Records taken from a dataset:
□ □ □ □ □
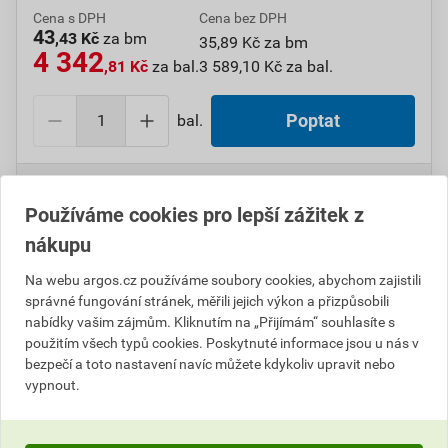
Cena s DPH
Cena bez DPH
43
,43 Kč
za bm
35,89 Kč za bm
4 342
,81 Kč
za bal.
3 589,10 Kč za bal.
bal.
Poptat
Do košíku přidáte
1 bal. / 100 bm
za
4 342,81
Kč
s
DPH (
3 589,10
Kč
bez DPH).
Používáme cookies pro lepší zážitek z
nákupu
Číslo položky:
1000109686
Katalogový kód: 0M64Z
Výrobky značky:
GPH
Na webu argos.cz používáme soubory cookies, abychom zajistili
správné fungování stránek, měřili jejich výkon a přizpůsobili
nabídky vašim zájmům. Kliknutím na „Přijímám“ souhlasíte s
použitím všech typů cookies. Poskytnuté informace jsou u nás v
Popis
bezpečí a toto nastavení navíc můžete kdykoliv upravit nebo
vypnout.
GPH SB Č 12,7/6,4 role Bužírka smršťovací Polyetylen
□ □ □ □ □
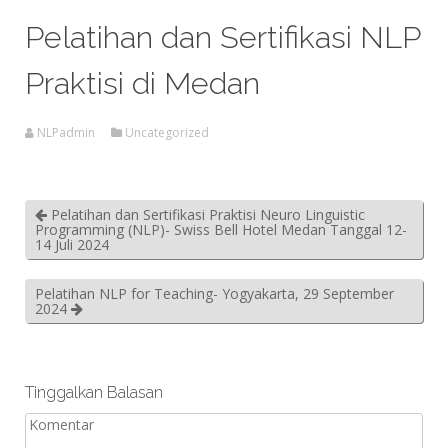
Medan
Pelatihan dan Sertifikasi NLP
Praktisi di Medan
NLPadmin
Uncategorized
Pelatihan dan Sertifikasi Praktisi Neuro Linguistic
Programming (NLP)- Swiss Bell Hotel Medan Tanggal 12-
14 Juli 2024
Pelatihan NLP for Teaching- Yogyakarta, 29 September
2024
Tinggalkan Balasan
□ □ □ □ □
Work to be completed: Select every line of the listing that contains the string "Sertifikasi", and copy each one out. Letter case counts.

Final answer:
Pelatihan dan Sertifikasi NLP
Pelatihan dan Sertifikasi Praktisi Neuro Linguistic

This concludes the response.